# Belkin F5D7230-4 problem (?)



## fifer55 (Jun 5, 2005)

I have a Belkin F5D7230-4 Wireless G Router and Belkin F5D7050 Wireless G USB Network Adapter.

I have a Mac G4 867Mhz desktop (Quicksilver model) and am currently using broadband cable modem to log onto internet.

I managed to get the router and usb adapter to communicate and can now surf the web wirelessly. However, there's a problem (?) I need help with.

If I restart the computer I lose my connection. This is probably because I have the security feature enabled for wireless communication.

Using the Network utility window I can see the router and the usb adapter and have to perform the following procedure to get them working together again:

1. In the "Site Survey" section, highlight the router and select the "connect" option and enter encryption code - green handshake icon shows that it is connected and verified in "Link Status" section
    (if I try to connect to the internet at this point it doesn't work)

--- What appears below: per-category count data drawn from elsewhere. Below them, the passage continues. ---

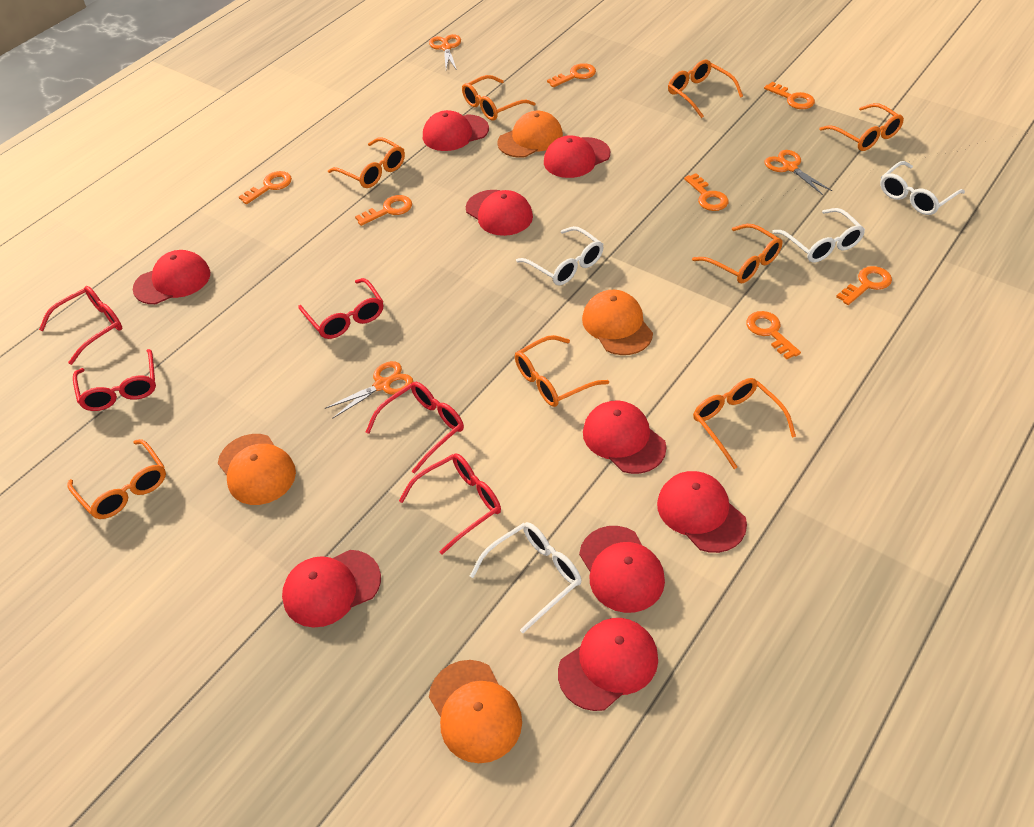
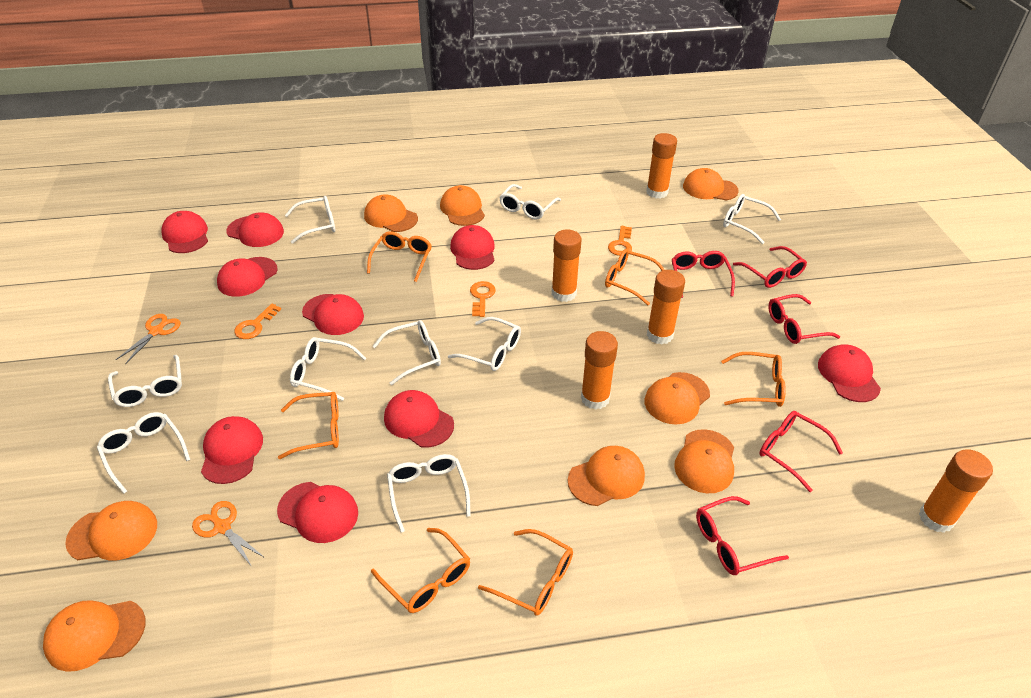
orange cap: 4 -> 8
orange glasses: 8 -> 6
orange glue stick: 0 -> 5
orange key: 7 -> 3
orange scissors: 3 -> 2
white glasses: 4 -> 9

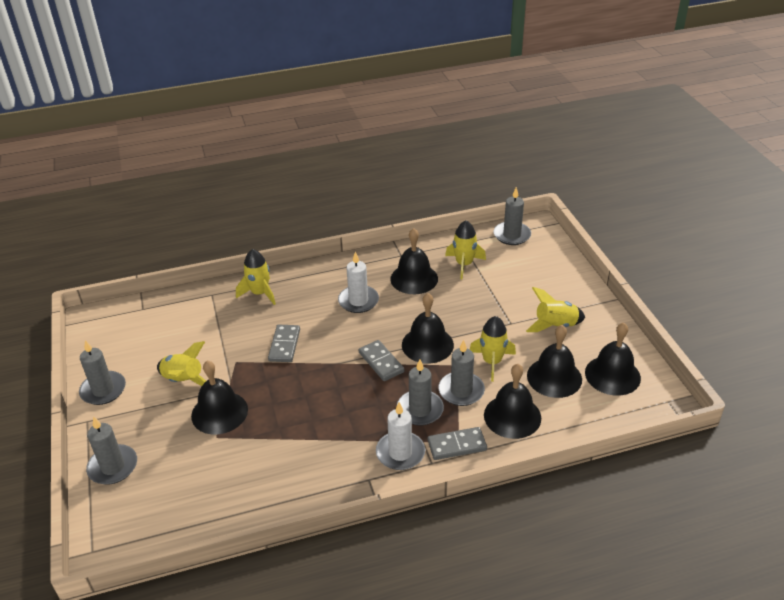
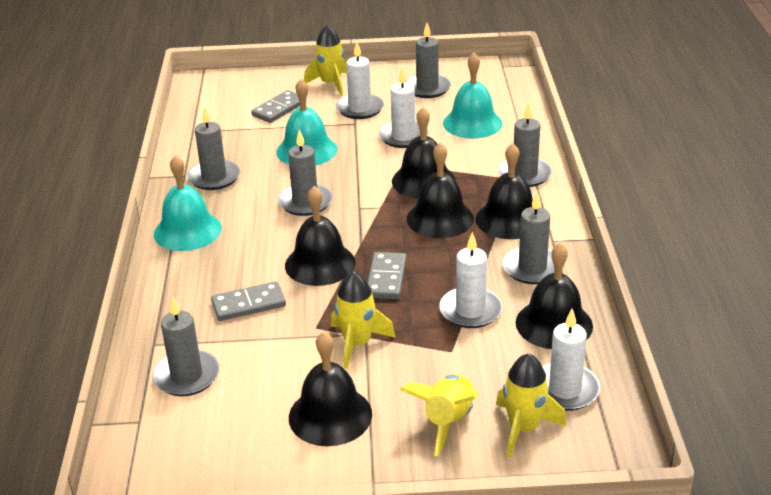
grey candle: 5 -> 6
turquoise bell: 0 -> 3
white candle: 2 -> 4
yellow rocket: 5 -> 4

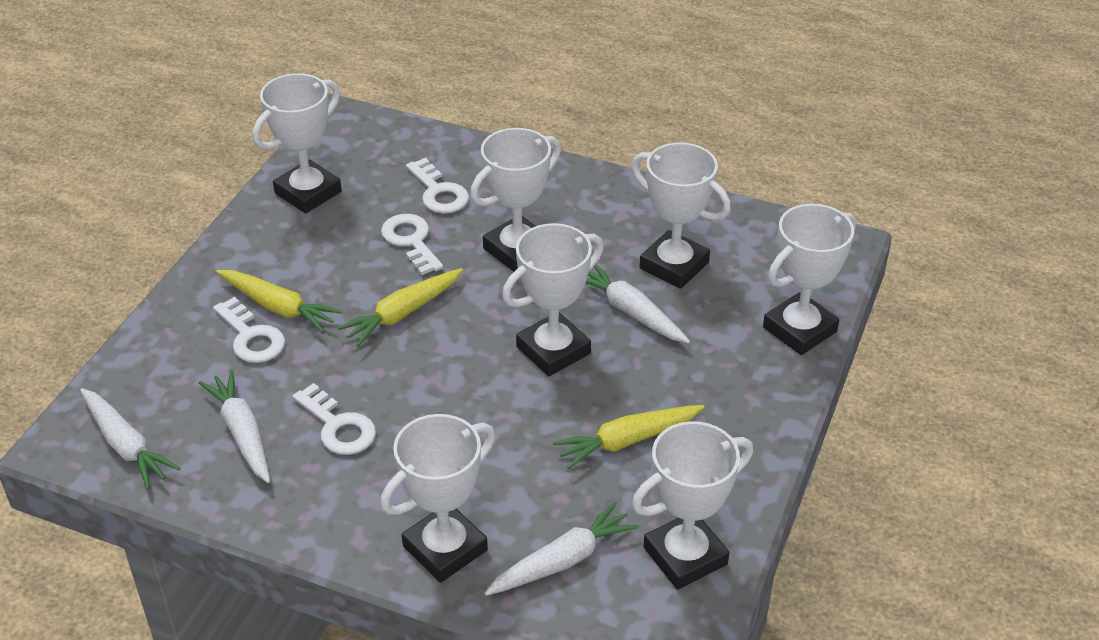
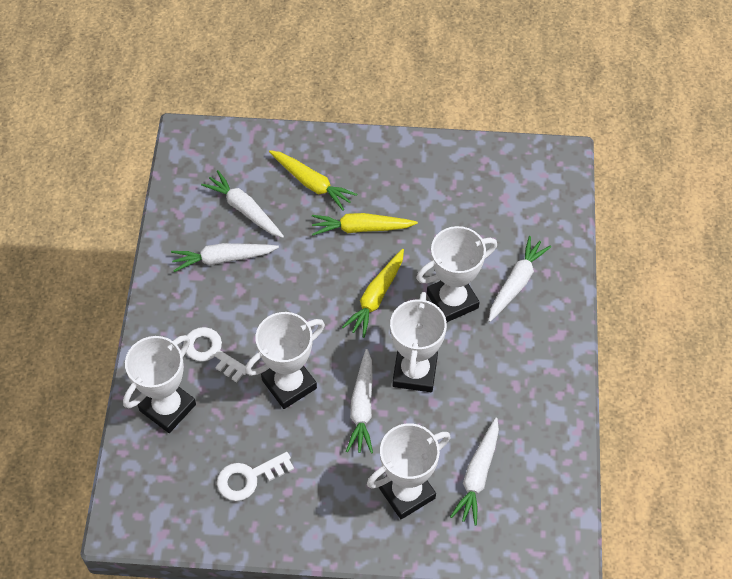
white carrot: 4 -> 5
white key: 4 -> 2
white trophy: 7 -> 5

2. Go to "Profile" section, highlight USB adapter and select "activate" option - green handshake icon displayed, but now I'm not connected in "Link Status" section
    (if I try to connect to the internet at this point it still doesn't work -
     obviously)

3. Go back to "Site Survey" section, highlight the router and select the "connect" option and enter encryption code (again)- green handshake icon shows that it is connected and verified in "Link Status" section 

4. Still in "Site Survey" section select the "rescan" option 

Now the devices communicate with each other fine, until you turn off your computer and have to perform this "ritual" again. Any ideas about how to keep them talking to each other without this routine.

Thanks

Pete


----------



## fifer55 (Jun 8, 2005)

System is as described above, only I purchased a Belkin F5D7000 off of eBay and I lucked out. The box said version 1010 and I found out after some googleing (?) at this site:

http://homepage.mac.com/techedgeezine/2005_0217-54g-inyourmac2.htm

the main difference between one that won't work with most Macs and one that will.

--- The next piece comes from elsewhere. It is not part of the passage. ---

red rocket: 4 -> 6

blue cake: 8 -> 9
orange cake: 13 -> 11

Anyways, to make a long story short:

Download driver for the F5D7000 here:

http://web.belkin.com/support/download/files/F5D7000_10-3.dmg

Run the pkg installer and after restart, shut down your computer and install the Belkin F5D7000 PCI card

Restart your Mac and after your system finfishes starting up you will find a nice little "Airport" icon in the upper right corner of the screen (next to the speaker/volume icon).

Click on the "Airport" icon and from the drop-down menu select "Open Internet Connect".

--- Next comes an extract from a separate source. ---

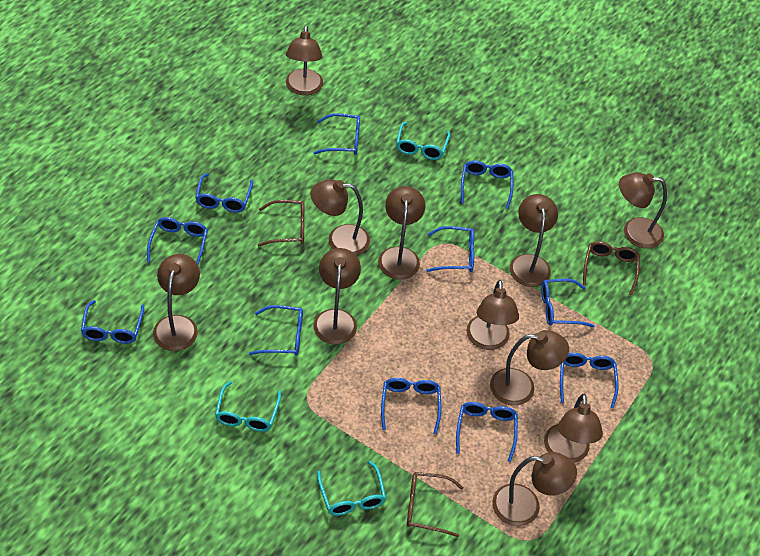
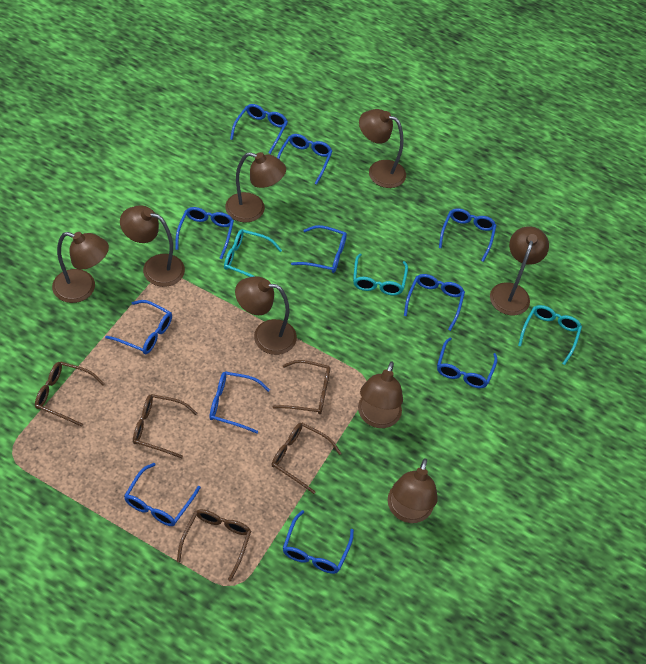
brown glasses: 3 -> 5
brown lamp: 11 -> 8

You should get an "Airport" window. Select your wireless router from the "Network:" drop-down menu and you should see your signal level and status.

Now, go do some serious surfing. It was really flying about as fast as a direct connect to my cable modem!!

I almost forgot the most important thing!! When your computer goes to sleep and you wake it up...... THE CONNECTION IS STILL UP AND RUNNING!!! Now I'm one happy camper!!

I haven't tried it with security settings yet. I want to savor the wireless experience without restarting or waiting for pages to load for a while first.

I hope this post helps someone out there. Good luck and good surfing!!


----------